[avwar mâZé dy tòpsèt] (loc. verb. CONFIS.)
Armand Jean du Plessis de Richelieu avait créé l’Académie française pour régler la langue française, la rendre pure et compréhensible par tous¹.
Le cardinal pouvait-il imaginer qu’aux compétences des quarante membres de la docte institution, il faudrait un jour ajouter celle de clabaudeurs refourguant leur camelote ?
Allumez la télévision cubique de Bakélite orange et souvenez-vous : une mamie tranquillement assise sur sa chaise du Luco dégageait un ballon de foot qui s’envolait dans les nuages et retombait crevé. La réclame terminait son entreprise de conviction consumériste par une prise de parole testimoniale du pauvre ballon déchiré : « Mais ma parole, elle a mangé du Topset… ».
C’était en plein cœur des années surannées, en 1974, et depuis deux ans déjà la société Suchard nous vantait les mérites de sa barre chocolatée au riz soufflé et au caramel avec son « Mais ma parole, elle a mangé du Topset… », marquant le langage de son slogan constateur.
Avoir mangé du Topset devint ainsi expression synonyme de posséder une force surhumaine, donnant une forme gourmande à la tradition gauloise de la potion magique qui avait permis à un petit village de résister à l’envahisseur romain. Et de goûter de récré en quatre-heures de sortie de l’école, avoir mangé du Topset acquit autant de force que s’il avait été voulu par ceux assis dans les quarante fauteuils offerts par Louis XIV.
À chaque médaille sportive gagnée à la force du poignet ou à celle du jarret, on déclarait que l’athlète avait mangé du Topset.

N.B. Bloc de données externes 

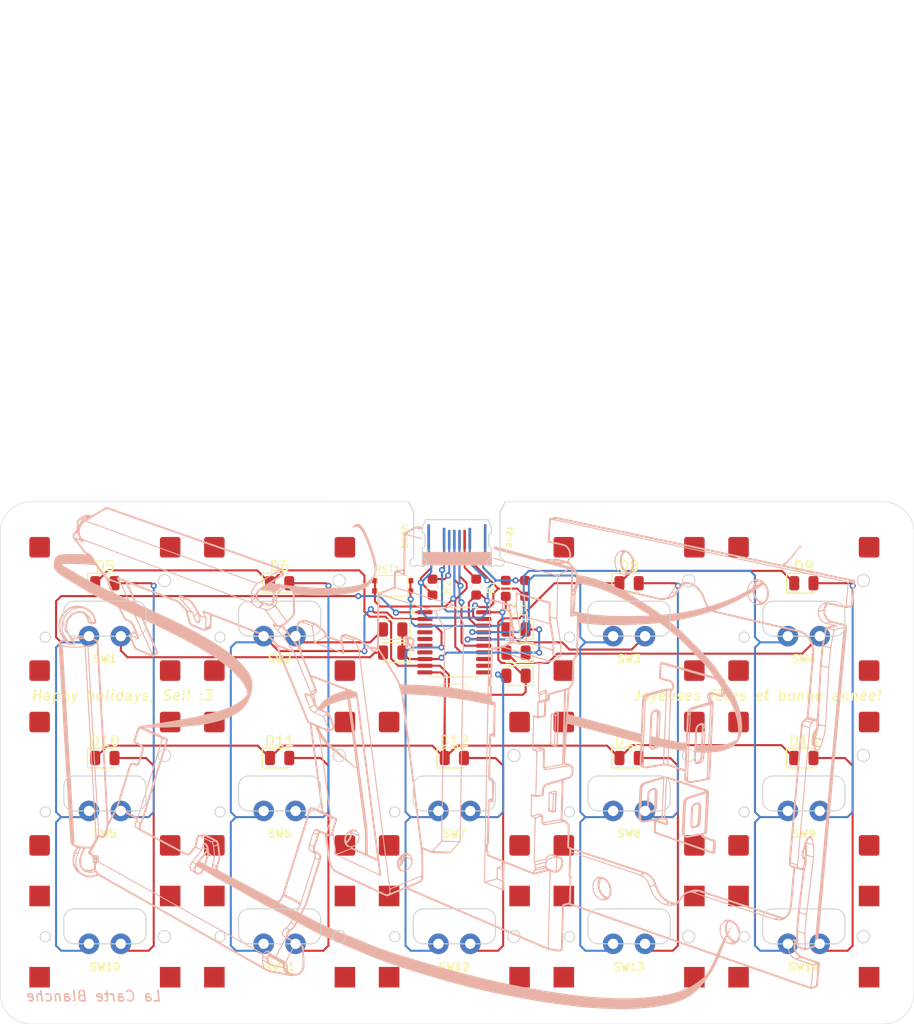
<source format=kicad_pcb>
(kicad_pcb
	(version 20241229)
	(generator "pcbnew")
	(generator_version "9.0")
	(general
		(thickness 1.6)
		(legacy_teardrops no)
	)
	(paper "A4")
	(layers
		(0 "F.Cu" signal)
		(2 "B.Cu" signal)
		(9 "F.Adhes" user "F.Adhesive")
		(11 "B.Adhes" user "B.Adhesive")
		(13 "F.Paste" user)
		(15 "B.Paste" user)
		(5 "F.SilkS" user "F.Silkscreen")
		(7 "B.SilkS" user "B.Silkscreen")
		(1 "F.Mask" user)
		(3 "B.Mask" user)
		(17 "Dwgs.User" user "User.Drawings")
		(19 "Cmts.User" user "User.Comments")
		(21 "Eco1.User" user "User.Eco1")
		(23 "Eco2.User" user "User.Eco2")
		(25 "Edge.Cuts" user)
		(27 "Margin" user)
		(31 "F.CrtYd" user "F.Courtyard")
		(29 "B.CrtYd" user "B.Courtyard")
		(35 "F.Fab" user)
		(33 "B.Fab" user)
		(39 "User.1" user)
		(41 "User.2" user)
		(43 "User.3" user)
		(45 "User.4" user)
	)
	(setup
		(pad_to_mask_clearance 0)
		(allow_soldermask_bridges_in_footprints no)
		(tenting front back)
		(pcbplotparams
			(layerselection 0x00000000_00000000_55555555_5755f5ff)
			(plot_on_all_layers_selection 0x00000000_00000000_00000000_00000000)
			(disableapertmacros no)
			(usegerberextensions no)
			(usegerberattributes yes)
			(usegerberadvancedattributes yes)
			(creategerberjobfile yes)
			(dashed_line_dash_ratio 12.000000)
			(dashed_line_gap_ratio 3.000000)
			(svgprecision 4)
			(plotframeref no)
			(mode 1)
			(useauxorigin no)
			(hpglpennumber 1)
			(hpglpenspeed 20)
			(hpglpendiameter 15.000000)
			(pdf_front_fp_property_popups yes)
			(pdf_back_fp_property_popups yes)
			(pdf_metadata yes)
			(pdf_single_document no)
			(dxfpolygonmode yes)
			(dxfimperialunits yes)
			(dxfusepcbnewfont yes)
			(psnegative no)
			(psa4output no)
			(plot_black_and_white yes)
			(sketchpadsonfab no)
			(plotpadnumbers no)
			(hidednponfab no)
			(sketchdnponfab yes)
			(crossoutdnponfab yes)
			(subtractmaskfromsilk no)
			(outputformat 1)
			(mirror no)
			(drillshape 0)
			(scaleselection 1)
			(outputdirectory "gerbers/")
		)
	)
	(net 0 "")
	(net 1 "+5V")
	(net 2 "Earth")
	(net 3 "+3.3V")
	(net 4 "/RANG0")
	(net 5 "Net-(D1-A)")
	(net 6 "Net-(D2-A)")
	(net 7 "Net-(D3-A)")
	(net 8 "Net-(D4-A)")
	(net 9 "/RANG1")
	(net 10 "Net-(D5-A)")
	(net 11 "Net-(D6-A)")
	(net 12 "Net-(D7-A)")
	(net 13 "Net-(D8-A)")
	(net 14 "Net-(D9-A)")
	(net 15 "Net-(D10-A)")
	(net 16 "/RANG2")
	(net 17 "Net-(D11-A)")
	(net 18 "Net-(D12-A)")
	(net 19 "Net-(D13-A)")
	(net 20 "Net-(D14-A)")
	(net 21 "/USB+")
	(net 22 "/CC1")
	(net 23 "/USB-")
	(net 24 "/CC2")
	(net 25 "/COL0")
	(net 26 "/COL1")
	(net 27 "/COL3")
	(net 28 "/COL4")
	(net 29 "/COL2")
	(net 30 "unconnected-(U1-P3.4-Pad12)")
	(net 31 "unconnected-(U1-P1.6-Pad4)")
	(net 32 "unconnected-(U1-P3.3-Pad11)")
	(net 33 "unconnected-(U1-P3.5-Pad13)")
	(net 34 "unconnected-(U1-RST-Pad6)")
	(net 35 "unconnected-(U1-P1.0-Pad7)")
	(net 36 "unconnected-(U1-P1.7-Pad5)")
	(footprint "Diode_SMD:D_0805_2012Metric" (layer "F.Cu") (at 80.75 61.25))
	(footprint "Kailh_PG1316S:PG1316M_0.7U_castellated" (layer "F.Cu") (at 114.75 95.625))
	(footprint "Kailh_PG1316S:PG1316M_0.7U_castellated" (layer "F.Cu") (at 80.75 95.625))
	(footprint "Diode_SMD:D_0805_2012Metric" (layer "F.Cu") (at 63.75 78.25))
	(footprint "Diode_SMD:D_0805_2012Metric" (layer "F.Cu") (at 103.75 70.25 180))
	(footprint "Kailh_PG1316S:PG1316S_1U_castellated" (layer "F.Cu") (at 80.75 63.75))
	(footprint "Kailh_PG1316S:PG1316S_1U_castellated" (layer "F.Cu") (at 63.75 80.75))
	(footprint "Diode_SMD:D_0805_2012Metric" (layer "F.Cu") (at 63.75 61.25))
	(footprint "Diode_SMD:D_0805_2012Metric" (layer "F.Cu") (at 103.75 68 180))
	(footprint "Kailh_PG1316S:PG1316S_1U_castellated" (layer "F.Cu") (at 131.75 63.75))
	(footprint "PCB_USBC:PCBTypeC_14P" (layer "F.Cu") (at 98 59.520609 90))
	(footprint "Diode_SMD:D_0805_2012Metric" (layer "F.Cu") (at 131.75 61.25))
	(footprint "Diode_SMD:D_0805_2012Metric" (layer "F.Cu") (at 91.75 68 180))
	(footprint "LOGO" (layer "F.Cu") (at 97.738066 71.672595))
	(footprint "Diode_SMD:D_0805_2012Metric" (layer "F.Cu") (at 114.75 78.25))
	(footprint "Diode_SMD:D_0805_2012Metric" (layer "F.Cu") (at 91.75 65.75 180))
	(footprint "Capacitor_SMD:C_0603_1608Metric" (layer "F.Cu") (at 102.75 61.75 90))
	(footprint "Cherry_ML:GT-TC024" (layer "F.Cu") (at 91.75 61.5))
	(footprint "Diode_SMD:D_0805_2012Metric" (layer "F.Cu") (at 103.75 65.75 180))
	(footprint "Capacitor_SMD:C_0603_1608Metric" (layer "F.Cu") (at 95.625 61.625 -90))
	(footprint "Kailh_PG1316S:PG1316M_0.7U_castellated" (layer "F.Cu") (at 63.75 95.625))
	(footprint "Diode_SMD:D_0805_2012Metric" (layer "F.Cu") (at 131.75 78.25))
	(footprint "Diode_SMD:D_0805_2012Metric" (layer "F.Cu") (at 114.75 61.25))
	(footprint "Capacitor_SMD:C_0603_1608Metric" (layer "F.Cu") (at 99.875 61.625 -90))
	(footprint "Kailh_PG1316S:PG1316S_1U_castellated" (layer "F.Cu") (at 63.75 63.75))
	(footprint "Diode_SMD:D_0805_2012Metric" (layer "F.Cu") (at 80.75 78.25))
	(footprint "Kailh_PG1316S:PG1316M_0.7U_castellated" (layer "F.Cu") (at 131.75 95.625))
	(footprint "Diode_SMD:D_0805_2012Metric" (layer "F.Cu") (at 97.75 78.25))
	(footprint "Kailh_PG1316S:PG1316S_1U_castellated" (layer "F.Cu") (at 80.75 80.75))
	(footprint "Kailh_PG1316S:PG1316S_1U_castellated" (layer "F.Cu") (at 131.75 80.75))
	(footprint "Kailh_PG1316S:PG1316S_1U_castellated" (layer "F.Cu") (at 97.75 80.75))
	(footprint "Kailh_PG1316S:PG1316S_1U_castellated" (layer "F.Cu") (at 114.75 63.75))
	(footprint "Capacitor_SMD:C_0603_1608Metric"
		(layer "F.Cu")
		(uuid "e5cb2d06-a567-439d-accb-ee97a882c5ff")
		(at 104.625 61.75 90)
		(descr "Capacitor SMD 0603 (1608 Metric), square (rectangular) end terminal, IPC-7351 nominal, (Body size source: IPC-SM-782 page 76, https://www.pcb-3d.com/wordpress/wp-content/uploads/ipc-sm-782a_amendment_1_and_2.pdf), generated with kicad-footprint-generator")
		(tags "capacitor")
		(property "Reference" "C1"
			(at -2.05 -0.11 90)
			(layer "F.SilkS")
			(uuid "6e97fd3c-ba99-4404-b207-19b6a2bda75a")
			(effects
				(font
					(size 0.7 0.7)
					(thickness 0.1)
				)
			)
		)
		(property "Value" "0.1µF"
			(at 0 1.43 90)
			(layer "F.Fab")
			(uuid "d884b2f2-a4c6-4c63-b093-acef11e34c7e")
			(effects
				(font
					(size 1 1)
					(thickness 0.15)
				)
			)
		)
		(property "Datasheet" "~"
			(at 0 0 90)
			(layer "F.Fab")
			(hide yes)
			(uuid "ebaa12e3-ade3-4fb9-afbd-f6f10110aa8a")
			(effects
				(font
					(size 1.27 1.27)
					(thickness 0.15)
				)
			)
		)
		(property "Description" "Unpolarized capacitor, small symbol"
			(at 0 0 90)
			(layer "F.Fab")
			(hide yes)
			(uuid "def1b133-ba7a-402d-b6f0-fcde6cdd4d81")
			(effects
				(font
					(size 1.27 1.27)
					(thickness 0.15)
				)
			)
		)
		(property ki_fp_filters "C_*")
		(path "/369ce0a3-010b-4447-b63a-d4e38f432c8c")
		(sheetname "/")
		(sheetfile "secret-santa-2025.kicad_sch")
		(attr smd)
		(fp_line
			(start -0.140581 -0.51)
			(end 0.140581 -0.51)
			(stroke
				(width 0.12)
				(type solid)
			)
			(layer "F.SilkS")
			(uuid "e8ed61eb-3967-4e36-bc0a-e917e2b3a562")
		)
		(fp_line
			(start -0.140581 0.51)
			(end 0.140581 0.51)
			(stroke
				(width 0.12)
				(type solid)
			)
			(layer "F.SilkS")
			(uuid "97a90f93-9e77-4cfe-8519-37c6eb9d2f3a")
		)
		(fp_line
			(start 1.48 -0.73)
			(end 1.48 0.73)
			(stroke
				(width 0.05)
				(type solid)
			)
			(layer "F.CrtYd")
			(uuid "7c8a1765-196d-4e42-ac7f-bd6c0181944f")
		)
		(fp_line
			(start -1.48 -0.73)
			(end 1.48 -0.73)
			(stroke
				(width 0.05)
				(type solid)
			)
			(layer "F.CrtYd")
			(uuid "c9019f0b-fa18-4e58-89f5-1578b8b89e1e")
		)
		(fp_line
			(start 1.48 0.73)
			(end -1.48 0.73)
			(stroke
				(width 0.05)
				(type solid)
			)
			(layer "F.CrtYd")
			(uuid "bceb082c-dbf9-44e8-bb58-ae1ec56b3b21")
		)
		(fp_lin
... [1021482 chars truncated]
</source>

Et pour chaque tâche domestique effectuée en deux temps trois mouvements c’était la même rengaine : mais ma parole, tu as mangé du Topset ! La légende raconte même qu’un enfant des années surannées l’entendit prononcer alors qu’il avait rangé sa chambre sans qu’aucune menace de punition quelconque ne lui ait été adressée !
Formulation estomaquée d’un constat de déploiement d’une énergie exceptionnelle, avoir mangé du Topset s’installa dans la langue officielle.
Les pérégrinations capitalistiques de l’entreprise fondée par Philippe Suchard en 1826 (qui passa successivement entre les mains du cigarettier Philip Morris qui le transféra chez Kraft General Foods qui devint Kraft Jacobs Suchard et qui suivit encore d’autres arcanes constituant d’autres histoires) firent fondre avoir mangé du Topset comme une barre chocolatée sous un soleil d’été.
En 1988, Topset disparaît donc et avoir mangé du Topset ne lui survit guère plus d’une année scolaire, le temps que de plus modernes friandises ne viennent à leur tour clamer leurs qualités sans pour autant emporter l’assentiment des immortels du quai de Conti (devenus eux aussi surannés, mais ceci est une autre histoire).